Decent Q2 with slightly better than expected margins
Revenue grew ~16% YoY to Rs121.2bn, slightly above our estimates amid ~4% higher ASPs and volume jump YoY to 16.9mn units (up 11% YoY). EBITDA came in at Rs18.2bn, with EBITDAM up by 60bps QoQ at 15%, led by lower staff costs and other expenses, while gross margin was flattish for Q2. APAT grew ~16% YoY to Rs13.9bn.
Earnings call KTAs
1) HMCL recorded >1mn retails in Oct-25, delivering 31.6% market share while guiding for sustained post-festive demand aided by the marriage season + rural recovery. 2) The mgmt guided for ~8-10% 2W industry growth in H2 (vs earlier guidance of ~6-7% for FY26), and is confident of outpacing this given the strong bounce-back in the 100cc segment (Splendor, HF Deluxe) during festive.
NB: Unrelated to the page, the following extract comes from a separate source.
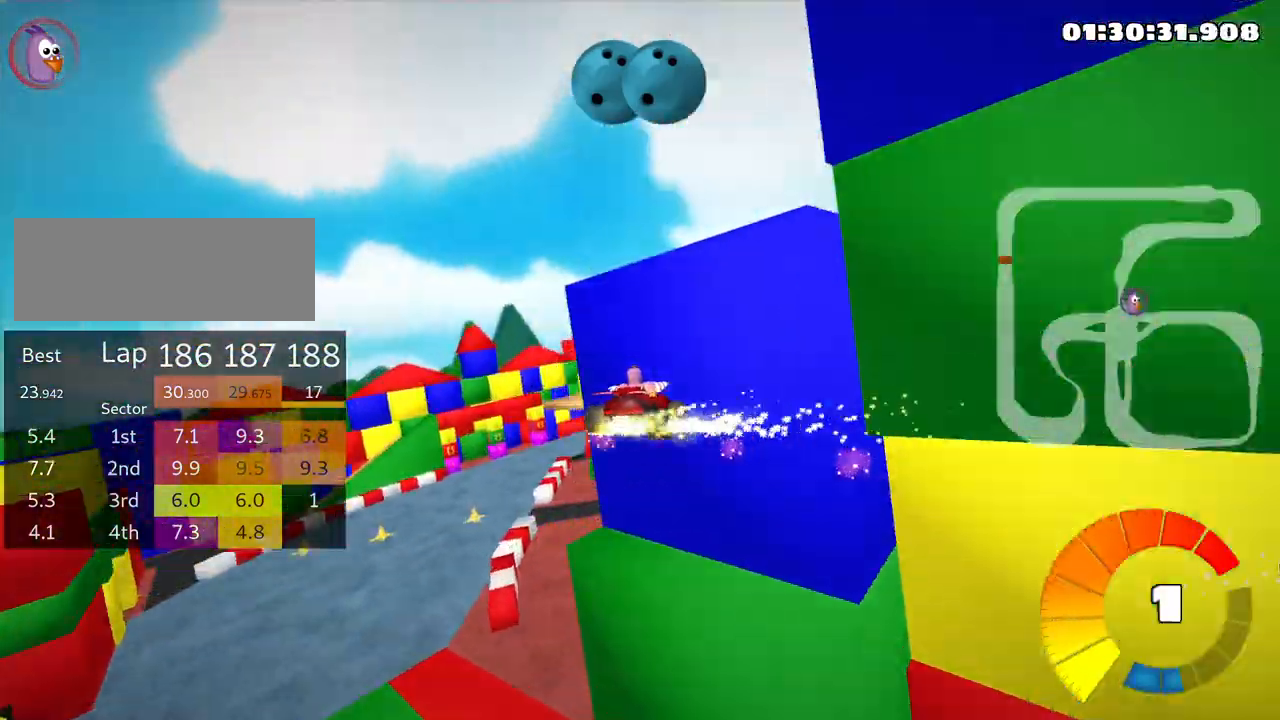
{"keys": ["right", "skid", "up"], "events": []}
The segment (after a lull in H1) is expected to pick up in H2, riding the festive/GST-cut led momentum, coupled with the marriage season kicking in. 3) Retail inventory is now at multi-year lows, and receivables reduced from 30 days historically to ~12 days. 4) The Scooter portfolio (Destiny 125, Xoom 125) delivered consistent market-share gains with strong adoption in Kerala, Karnataka, Gujarat, and Maharashtra. Within scooters, HMCL’s e-scooter (Vida VX 2) has gained consistent market share. 5) VIDA’s growth strategy relies on strong brand building, VX2 product positioning, BAAS/buyback for affordability comfort, cost reduction via BOM + PLI and future launches in the pipeline. 6) EBITDAM for the ICE business has improved to 17.7%, up by 121bps YoY driven by lower RM cost and mix improvement, while overall EBITDAM stood at 15% (indicating a drag of 266bps from e-2Ws in Q2 vs 238bps in Q1). 7) No major discounting push has been seen yet; HMCL’s focus remains on brand + product-led growth supplemented by higher ad spends for festive (up 10% YoY). 8) On ABS regulations, the mgmt mentioned it is in talks with the government for optimal implementation and is confident of managing the cost impact. 9) Commodity cost for Q2 was largely flat; however, Q3 could see some stress on margin owing to aluminum-led inflation (1-2%) 10). EBITDAM guidance is unchanged at ~14-16% (14.8% in H1FY26).